Several cases of poliovirus have been detected between February and May this year in London. While it is normal for one to three vaccine-derived polioviruses to be detected each year in UK sewage samples, this is the first time the same virus has been found a few months apart since 1984. It has been declared a national incident,as reported by Sky News.
What is polio?
The full name for polio is poliomyelitis, which according to the World Health Organisation (WHO), is a highly infectious viral disease mainly affecting children under five-years-old.
According to the CDC, the virus is transmitted from person to person through contact with the faeces of an infected person or less commonly, through droplets from their sneeze or cough.
It enters the body via the mouth and can infect a person’s spinal cord, resulting in paralysis.
What are the symptoms?
Most people who contract polio (approximately 72 out of 100) will not have any visible symptoms. Approximately 1 out of 4 people (or 25 out of 100) will have flu-like symptoms which typically last two to five days and then go away on their own.

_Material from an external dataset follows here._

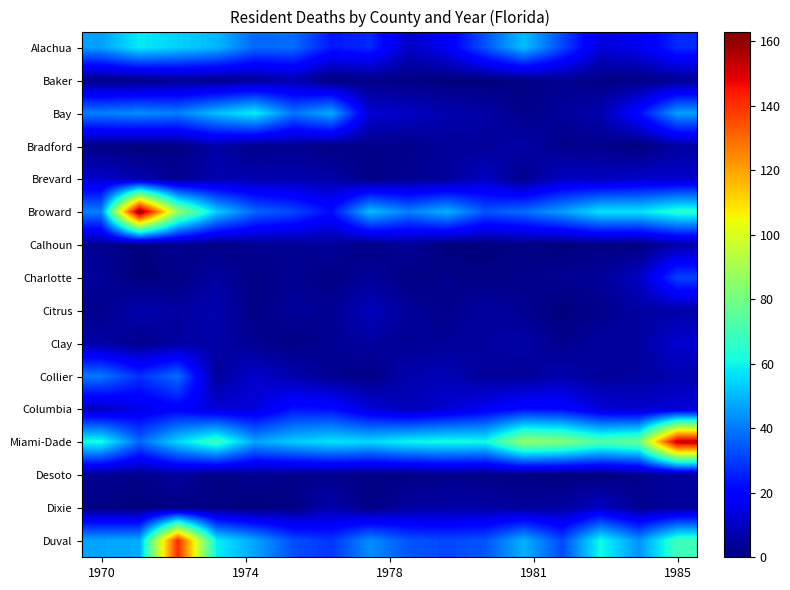

List the series in order of their peak value, lowest first.

Desoto, Bradford, Calhoun, Baker, Citrus, Dixie, Brevard, Clay, Columbia, Charlotte, Collier, Alachua, Bay, Duval, Miami-Dade, Broward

A smaller number of people (much less than 1 out of 100, or 1-5 out of 1000) will develop other, more serious symptoms that impact the brain and spinal cord. These are, according to the CDC:
- Paresthesia (feeling of pins and needles in the legs)

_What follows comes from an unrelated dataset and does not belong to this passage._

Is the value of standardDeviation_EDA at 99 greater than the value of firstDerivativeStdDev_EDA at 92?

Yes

- Meningitis (infection of the covering of the spinal cord and/or brain) occurs in approximately 1 out of 25 people with polio
- Paralysis (inability to move parts of the body) or weakness in the arms, legs, or both, occurs in approximately 1 out of 200 people with polio
Paralysis is the most severe symptom, as it can cause permanent disability and even lead to death. This is because the virus can affect the muscles that help you breath. Between 2 and 10 people out of 100 who experience paralysis die.
How is it prevented/treated?
According to the WHO, 'there is no cure for polio; it can only be prevented by immunization.' In addition, treatment for polio can only alleviate symptoms. Therefore, it's important that adults and children receive the multiple polio vaccinations.
Nearly all children (99 to 100 children out of 100) who receive all the recommended doses of the polio vaccine will be protected for life, according to the CDC.
Thanks to the vaccine, polio has nearly been totally eradicated worldwide, which is 'why it is a major blow that traces of the virus have been detected in London,' as Tom Clarke writes for Sky News.